I knew what was coming, so I sat cold in that childishly decorated room shaking my leg up and down, rubbing my frail hands on the even frailer twigs I called my arms. It all happened too fast. The doctor weighed me and bombarded me with questions of all sorts. I saw him writing it in the file, but it did not hurt until she spoke the words "anorexia nervosa" and my mom placed her face in her hands and sobbed quietly.
The ride to school was unbearable. It reeked of a silence that said something had died within us. I did not want to leave her once we stepped on school grounds, but my mom told me to go because she could not deal with my image at the moment. I felt hurt, but I understood. The rest of the day went slowly until I entered the English class I had once fainted in and my teacher said I could no longer eat lunch on my own anymore. I was consumed by anger, but little did I know her company would fill me with an utmost joy until the day I graduated from middle school. I have never found quite a caring and loveable woman like her again.

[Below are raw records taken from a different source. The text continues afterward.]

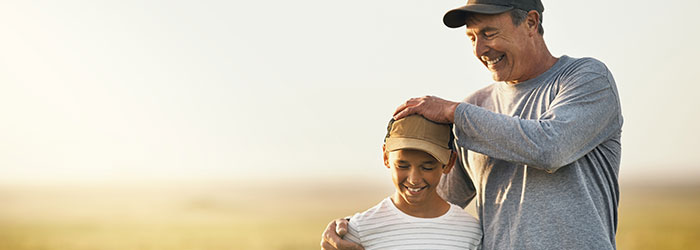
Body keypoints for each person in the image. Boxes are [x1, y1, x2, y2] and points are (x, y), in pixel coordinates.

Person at [322, 0, 623, 249]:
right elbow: (432, 200)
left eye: (489, 33)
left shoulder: (586, 78)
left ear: (531, 23)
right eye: (472, 37)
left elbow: (551, 147)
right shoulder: (477, 106)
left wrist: (455, 112)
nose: (480, 50)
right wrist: (356, 228)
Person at [343, 115, 482, 250]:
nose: (414, 179)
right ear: (386, 156)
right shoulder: (360, 229)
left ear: (449, 162)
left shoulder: (470, 232)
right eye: (402, 166)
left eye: (427, 167)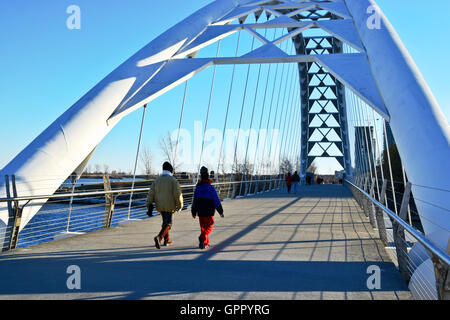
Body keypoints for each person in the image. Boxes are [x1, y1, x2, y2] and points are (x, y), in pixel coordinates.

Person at [147, 162, 183, 249]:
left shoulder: (157, 180)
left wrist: (149, 203)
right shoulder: (173, 180)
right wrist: (180, 205)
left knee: (165, 222)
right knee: (169, 223)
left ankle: (167, 240)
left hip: (160, 205)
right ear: (171, 170)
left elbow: (151, 193)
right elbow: (177, 194)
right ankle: (159, 237)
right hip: (170, 205)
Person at [191, 167, 224, 250]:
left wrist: (193, 211)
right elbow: (216, 200)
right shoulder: (211, 188)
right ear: (208, 176)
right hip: (209, 211)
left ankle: (204, 243)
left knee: (203, 227)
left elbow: (194, 201)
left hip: (200, 212)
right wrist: (220, 211)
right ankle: (202, 238)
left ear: (201, 176)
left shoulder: (197, 188)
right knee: (210, 225)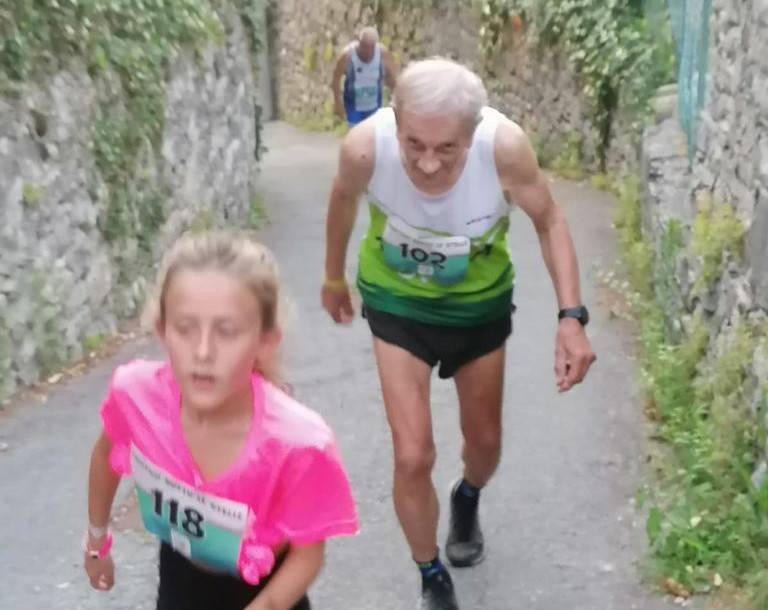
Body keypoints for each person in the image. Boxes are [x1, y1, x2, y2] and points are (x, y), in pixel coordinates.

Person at [321, 58, 596, 609]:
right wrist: (333, 276)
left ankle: (467, 494)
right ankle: (431, 574)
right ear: (395, 119)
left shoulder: (504, 148)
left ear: (473, 131)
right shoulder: (365, 148)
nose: (427, 163)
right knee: (412, 455)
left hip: (477, 309)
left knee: (485, 443)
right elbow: (343, 200)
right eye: (414, 144)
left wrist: (571, 317)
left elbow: (549, 220)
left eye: (447, 148)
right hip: (397, 304)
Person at [83, 231, 359, 610]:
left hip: (267, 592)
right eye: (185, 328)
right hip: (181, 578)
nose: (202, 352)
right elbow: (105, 457)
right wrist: (96, 541)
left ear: (265, 341)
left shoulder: (299, 444)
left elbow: (308, 553)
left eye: (227, 332)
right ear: (162, 330)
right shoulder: (135, 396)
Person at [331, 26, 398, 127]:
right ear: (359, 42)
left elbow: (393, 78)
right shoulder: (347, 55)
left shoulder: (383, 54)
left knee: (373, 133)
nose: (367, 51)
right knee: (356, 132)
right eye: (364, 47)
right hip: (353, 106)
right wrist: (337, 103)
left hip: (374, 105)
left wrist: (395, 100)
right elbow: (336, 79)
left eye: (370, 48)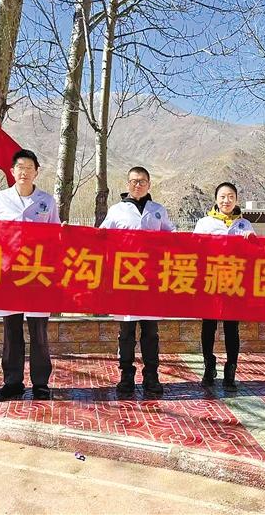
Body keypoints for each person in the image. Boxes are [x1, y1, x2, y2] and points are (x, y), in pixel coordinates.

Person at [0, 149, 60, 401]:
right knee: (11, 331)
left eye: (29, 168)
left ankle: (41, 383)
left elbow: (56, 236)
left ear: (36, 172)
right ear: (12, 171)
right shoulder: (0, 199)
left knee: (39, 332)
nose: (24, 172)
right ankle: (12, 382)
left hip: (37, 275)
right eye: (20, 167)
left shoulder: (47, 201)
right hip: (9, 275)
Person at [100, 166, 175, 396]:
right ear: (127, 184)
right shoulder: (116, 211)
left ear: (149, 184)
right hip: (125, 280)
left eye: (142, 181)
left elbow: (173, 238)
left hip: (151, 281)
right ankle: (126, 376)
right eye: (134, 181)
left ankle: (151, 376)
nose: (138, 185)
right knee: (126, 332)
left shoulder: (158, 210)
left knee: (151, 332)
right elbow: (100, 237)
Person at [193, 182, 254, 390]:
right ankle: (209, 366)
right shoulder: (204, 223)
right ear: (216, 199)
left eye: (230, 197)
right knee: (208, 326)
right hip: (210, 280)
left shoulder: (245, 224)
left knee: (231, 328)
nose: (226, 201)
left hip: (234, 281)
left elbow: (254, 255)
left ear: (236, 199)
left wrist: (251, 242)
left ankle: (230, 370)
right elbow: (194, 249)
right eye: (222, 196)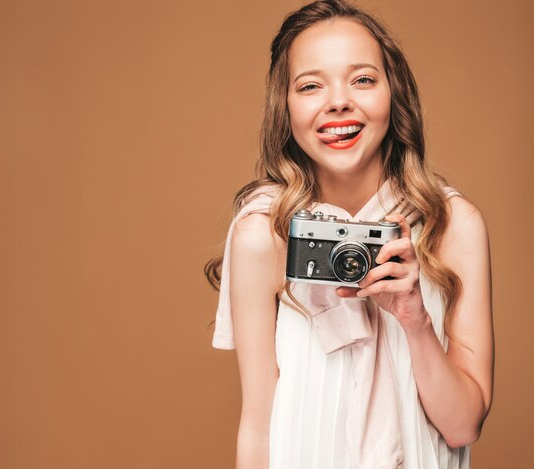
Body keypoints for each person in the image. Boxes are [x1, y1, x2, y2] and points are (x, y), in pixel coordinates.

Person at [205, 1, 494, 468]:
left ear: (393, 94)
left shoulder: (453, 226)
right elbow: (259, 425)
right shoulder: (265, 234)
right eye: (311, 85)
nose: (338, 101)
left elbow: (463, 426)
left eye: (362, 79)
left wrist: (415, 321)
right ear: (287, 106)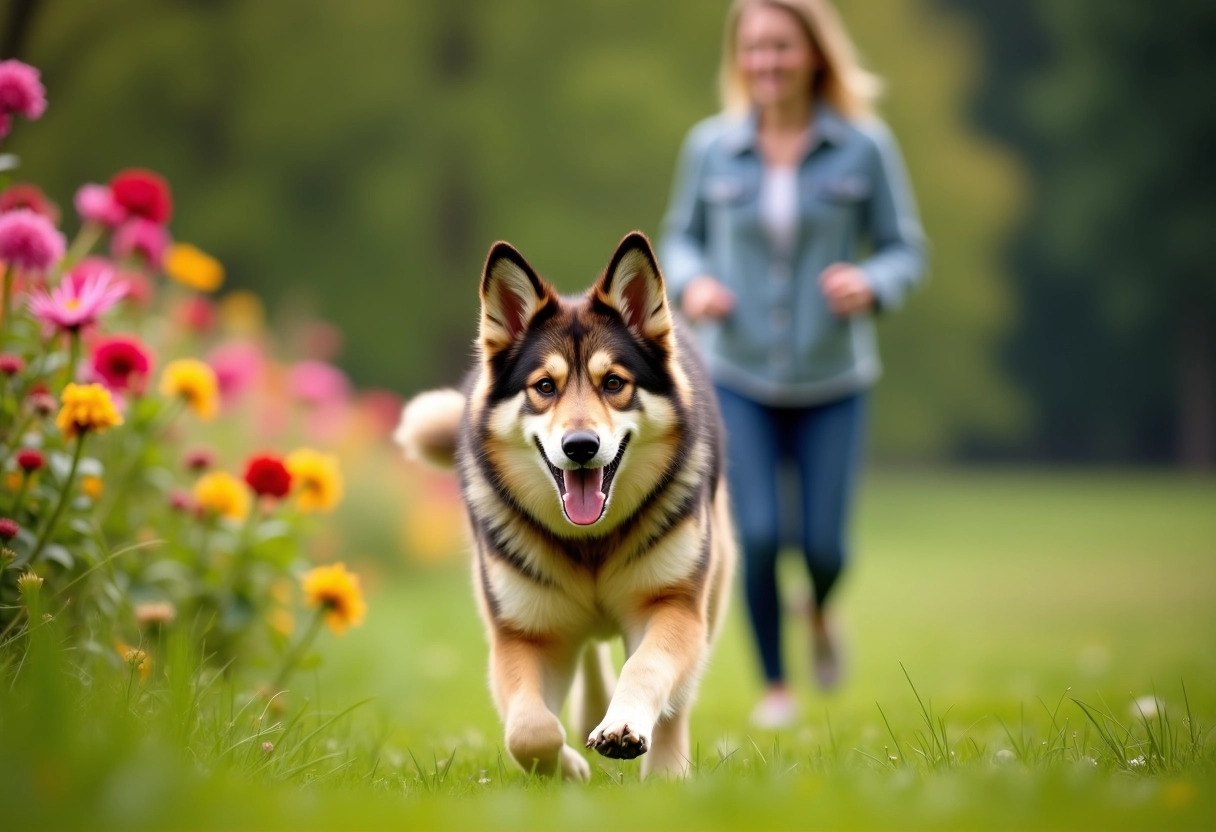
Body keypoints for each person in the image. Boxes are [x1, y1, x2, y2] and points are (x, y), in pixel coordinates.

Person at [657, 0, 927, 728]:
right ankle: (777, 687)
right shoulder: (710, 148)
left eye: (781, 47)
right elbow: (678, 240)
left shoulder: (863, 148)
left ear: (814, 54)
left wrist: (873, 283)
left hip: (833, 377)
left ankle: (822, 606)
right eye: (754, 49)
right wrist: (694, 284)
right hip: (735, 376)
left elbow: (906, 247)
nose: (766, 63)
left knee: (826, 546)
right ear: (739, 58)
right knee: (760, 533)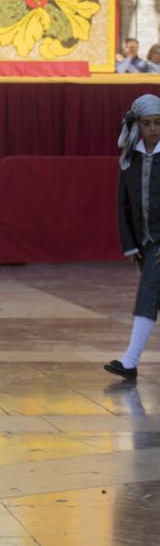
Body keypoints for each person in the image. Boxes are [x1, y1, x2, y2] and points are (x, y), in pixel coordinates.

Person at [108, 94, 160, 381]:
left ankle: (130, 361)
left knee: (148, 293)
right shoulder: (130, 158)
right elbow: (123, 204)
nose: (153, 129)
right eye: (147, 123)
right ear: (138, 124)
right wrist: (131, 245)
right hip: (147, 242)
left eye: (158, 123)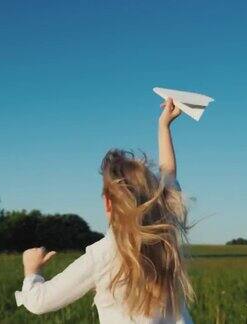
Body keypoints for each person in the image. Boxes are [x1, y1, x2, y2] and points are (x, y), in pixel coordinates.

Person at [14, 97, 194, 323]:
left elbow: (39, 302)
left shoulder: (103, 255)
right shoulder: (165, 232)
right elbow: (169, 175)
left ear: (108, 203)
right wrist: (164, 126)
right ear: (154, 197)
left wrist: (33, 271)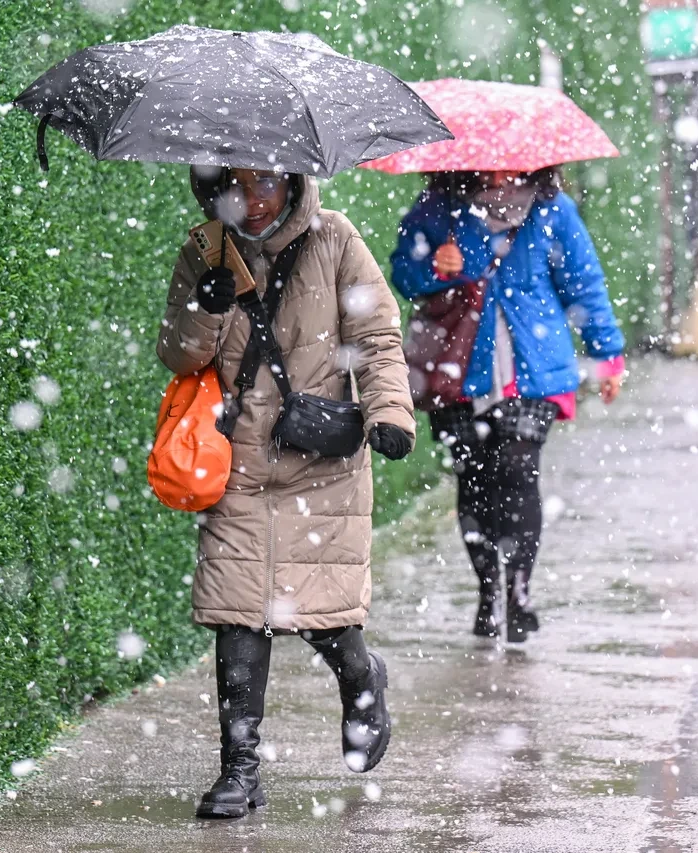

I went into treatment shortly after that. I hated my therapist and my nutritionist and the scales and the group therapy sessions and the cold air that ran through the halls of the hospital. I snapped back constantly at their questions about why I would starve myself. "Do you think you are fat? Is that why you don't eat?" I could not stand it, so I threw it back at their face, "Of course I am not fat. I wouldn't be here if I was." I was put into heavy treatment shortly after that.
I do not like thinking much about what really happened after that, so whenever I tell this part of the story I collapse time so it does not pang at the pit of my stomach. I dropped out of therapy with the consent of my mother, particularly after I met this beautiful boy who had carved the word "FAT" on his forearm. I met people in that hospital who hurt more than I could ever bear to handle. I started integrating myself back into the daily routine, eventually the obsession subsiding to let me live on my own.
There are times when I still cannot shake myself free from the grasp of anorexia. I sit there on the tile of the shower in my mother's room, the heat of the water falling cold scalding my skin and gnawing back memories of the ice in which I lived in when I knew Ana. I hope the day does not come when I break down and lose all the strength I have to give. I do not think I could survive something like that again, especially if my mother is not here to hold me through the heartache.